In typography, the purpose of the italic is to emphasise certain words or sentences. Therefore, a textural difference to the regular is important. The italic angle is of course the most obvious difference but in addition a slight reduction of width further helps to differentiate the italic.
Italic fonts have their roots in cursive handwriting and accordingly some characters have different shapes to the upright version. This is most obvious in the characters a, e, f or g, for example. As Latin script readers we are used to seeing these alternative glyph shapes and they are perfectly legible. Yet Ubuntu is a multilingual typeface, and we also had to consider other scripts and the changes that a switch to the cursive structure would bring to them. So, how does that affect Greek and Cyrillic letters, or other characters that we are not so familiar with?
The principle of the regular design is simplicity and clarity. This principle needed to be carried across to the italic design, so we introduced just enough true italic elements to give it its own warm and human character without compromising on simplicity and clarity.
Lukas Paltram
Why does the italicized æ look so much like œ?
Yap I agree with David and in some language it can be disturbing and you can lose the meaning of a word if you read the æ as an œ…

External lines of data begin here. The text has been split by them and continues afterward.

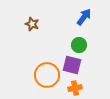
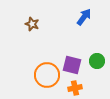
green circle: moved 18 px right, 16 px down
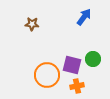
brown star: rotated 16 degrees counterclockwise
green circle: moved 4 px left, 2 px up
orange cross: moved 2 px right, 2 px up
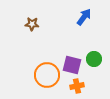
green circle: moved 1 px right
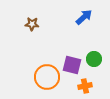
blue arrow: rotated 12 degrees clockwise
orange circle: moved 2 px down
orange cross: moved 8 px right
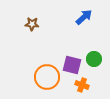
orange cross: moved 3 px left, 1 px up; rotated 32 degrees clockwise
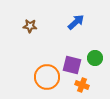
blue arrow: moved 8 px left, 5 px down
brown star: moved 2 px left, 2 px down
green circle: moved 1 px right, 1 px up
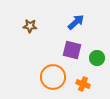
green circle: moved 2 px right
purple square: moved 15 px up
orange circle: moved 6 px right
orange cross: moved 1 px right, 1 px up
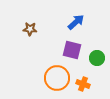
brown star: moved 3 px down
orange circle: moved 4 px right, 1 px down
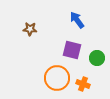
blue arrow: moved 1 px right, 2 px up; rotated 84 degrees counterclockwise
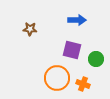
blue arrow: rotated 126 degrees clockwise
green circle: moved 1 px left, 1 px down
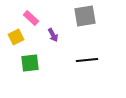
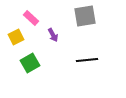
green square: rotated 24 degrees counterclockwise
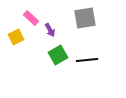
gray square: moved 2 px down
purple arrow: moved 3 px left, 5 px up
green square: moved 28 px right, 8 px up
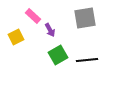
pink rectangle: moved 2 px right, 2 px up
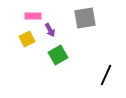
pink rectangle: rotated 42 degrees counterclockwise
yellow square: moved 11 px right, 2 px down
black line: moved 19 px right, 15 px down; rotated 60 degrees counterclockwise
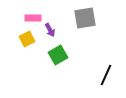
pink rectangle: moved 2 px down
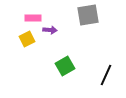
gray square: moved 3 px right, 3 px up
purple arrow: rotated 56 degrees counterclockwise
green square: moved 7 px right, 11 px down
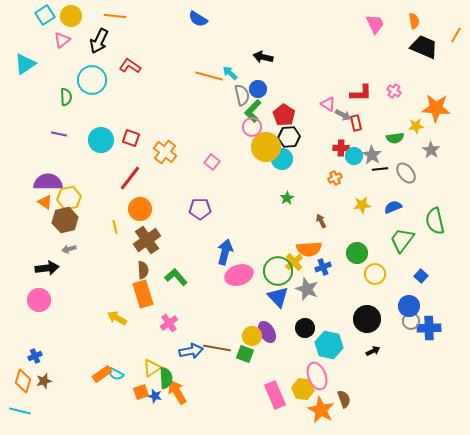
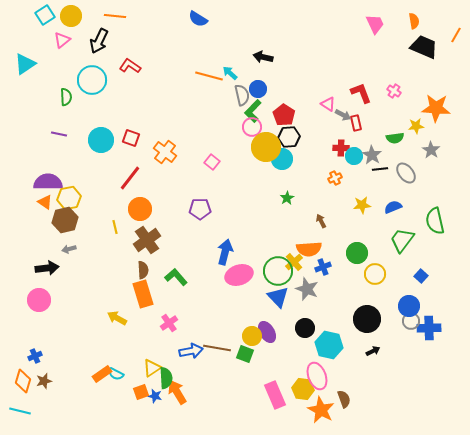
red L-shape at (361, 93): rotated 110 degrees counterclockwise
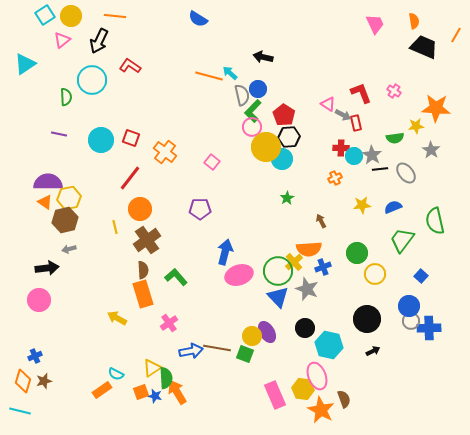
orange rectangle at (102, 374): moved 16 px down
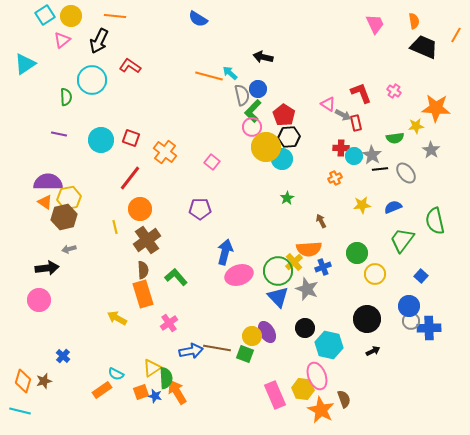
brown hexagon at (65, 220): moved 1 px left, 3 px up
blue cross at (35, 356): moved 28 px right; rotated 24 degrees counterclockwise
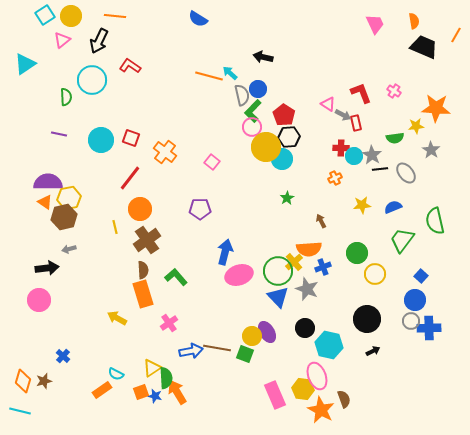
blue circle at (409, 306): moved 6 px right, 6 px up
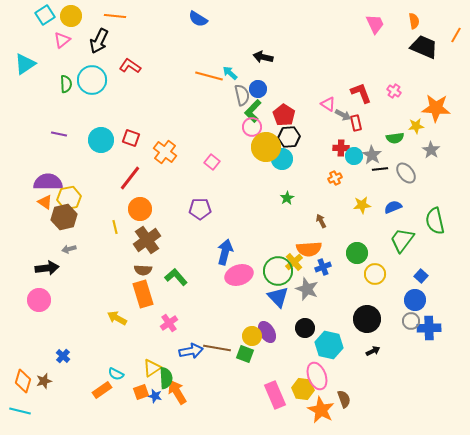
green semicircle at (66, 97): moved 13 px up
brown semicircle at (143, 270): rotated 96 degrees clockwise
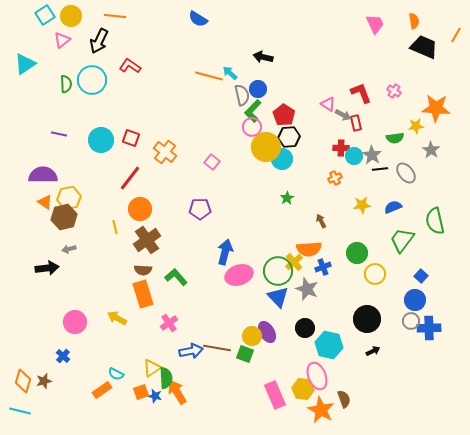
purple semicircle at (48, 182): moved 5 px left, 7 px up
pink circle at (39, 300): moved 36 px right, 22 px down
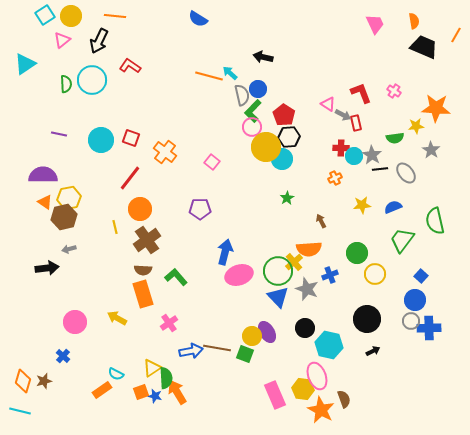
blue cross at (323, 267): moved 7 px right, 8 px down
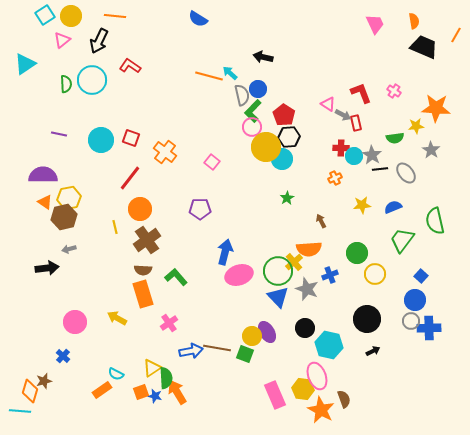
orange diamond at (23, 381): moved 7 px right, 10 px down
cyan line at (20, 411): rotated 10 degrees counterclockwise
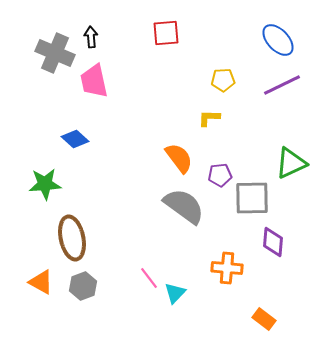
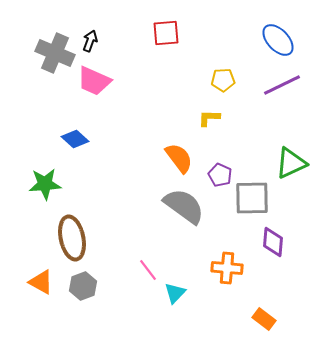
black arrow: moved 1 px left, 4 px down; rotated 25 degrees clockwise
pink trapezoid: rotated 54 degrees counterclockwise
purple pentagon: rotated 30 degrees clockwise
pink line: moved 1 px left, 8 px up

@Jaques and @David – These sound like an ideal bug candidate. Head over to fonttest.design.canonical.com and submit bugs for us to review. Thanks for your feedback.
I’m on launchpad filling the bug right now…
When will support Arabic fonts ?
Instead of more weights there should be a narrow face.
I find it looks really nice for text on webpages, but for GUI use it makes the strings too long.
It looks excellent as a GUI font. I’m really interested in how the monospace one turns out.
How much of the Unicode charset will be supported? Will Hebrew be supported?
Cursive “yat” looks so cute:) It is really cursive yat, I saw it in notes of father of my grandmoter.
For those following along, the bug that Jacques filed is:
This was fixed a month later (September 2009): proof that with an open font process it’s possible to fix niggles like these!
Tobias: We can have more weights and a narrow-version! It’s called Ubuntu Condensed and (as of September 2011) is currently in the main Beta Test Team PPA (which you’re welcome to join).
OMGUbuntu have a write-up too: Condensed Variant of Ubuntu Font Debuts (2011-08-02).
I was just wondering the same thing.